No habría enfermedad en la Tierra, ni peste de Kerch, ni veneno de Shu que pudieran hacer olvidar a Mercy la expresión de la cara de su capitán cuando sintió que su cadena de oro le apretaba la garganta. Deseó que el metal le robara el aliento y le aplastara la garganta hasta que se volvió de un tono púrpura tan intenso que podría haber sido el kefta que ella vistió una vez.

 La cadena se soltó, Goldfinger se estremeció y Mercy sonrió entre dientes ensangrentados.

─── Ruega ───

─── ¿Qué?  ───

─── Ya me has oído. Ruega  ───

 La voz del Capitán estaba quebrada, apenas más que un susurro.  ─── Me pudriré en el lecho marino antes de rogarte ───

─── Como desees ───  

 Dos cuchillas. Una en su ojo izquierdo, otra en el derecho.

 Se preguntó qué diría su hermano.

 Jesper. El dulce y despreocupado Jesper al que le gustaba correr con ella en el campo y burlarse cuando perdía. ¿Qué pensaría de ella ahora? ¿Reconocería su cara?

 Ni siquiera sabía si estaba vivo.

 La muerte de Goldfinger fue como él vivió: insignificante. Mercy ni siquiera se había dado cuenta de que había muerto hasta que Aarav la agarró del antebrazo con una robusta seguridad y tiró de ella para ponerla en pie. La pareja se desplomó contra las jarcias del barco y, por primera vez desde que Mercy había derramado su primera sangre aquella mañana, pudieron oír el mar, su rudo embate contra la estructura del Immaculata ahogando una vez más los sonidos de la muerte.

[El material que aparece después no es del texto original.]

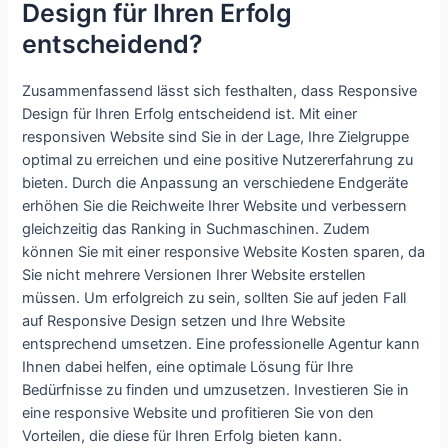
Design für Ihren Erfolg
entscheidend?
Zusammenfassend lässt sich festhalten, dass Responsive
Design für Ihren Erfolg entscheidend ist. Mit einer
responsiven Website sind Sie in der Lage, Ihre Zielgruppe
optimal zu erreichen und eine positive Nutzererfahrung zu
bieten. Durch die Anpassung an verschiedene Endgeräte
erhöhen Sie die Reichweite Ihrer Website und verbessern
gleichzeitig das Ranking in Suchmaschinen. Zudem
können Sie mit einer responsive Website Kosten sparen, da
Sie nicht mehrere Versionen Ihrer Website erstellen
müssen. Um erfolgreich zu sein, sollten Sie auf jeden Fall
auf Responsive Design setzen und Ihre Website
entsprechend umsetzen. Eine professionelle Agentur kann
Ihnen dabei helfen, eine optimale Lösung für Ihre
Bedürfnisse zu finden und umzusetzen. Investieren Sie in
eine responsive Website und profitieren Sie von den
Vorteilen, die diese für Ihren Erfolg bieten kann.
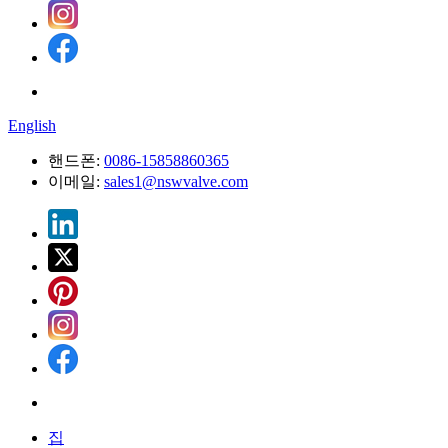
English
핸드폰:
0086-15858860365
이메일:
sales1@nswvalve.com
집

 El mundo volvía a estar en silencio.

 En su triunfo, Mercy sonrió y murmuró en voz baja. 

─── El rey ha muerto ───

 Aarav envainó sus espadas con una risa despreocupada, deleitándose en su rápido ascenso en el mundo. Ya no estaban atadas a un hombre más codicioso que vivo, ahora eran libres. El agudo aire del mar nunca se había sentido más como en casa.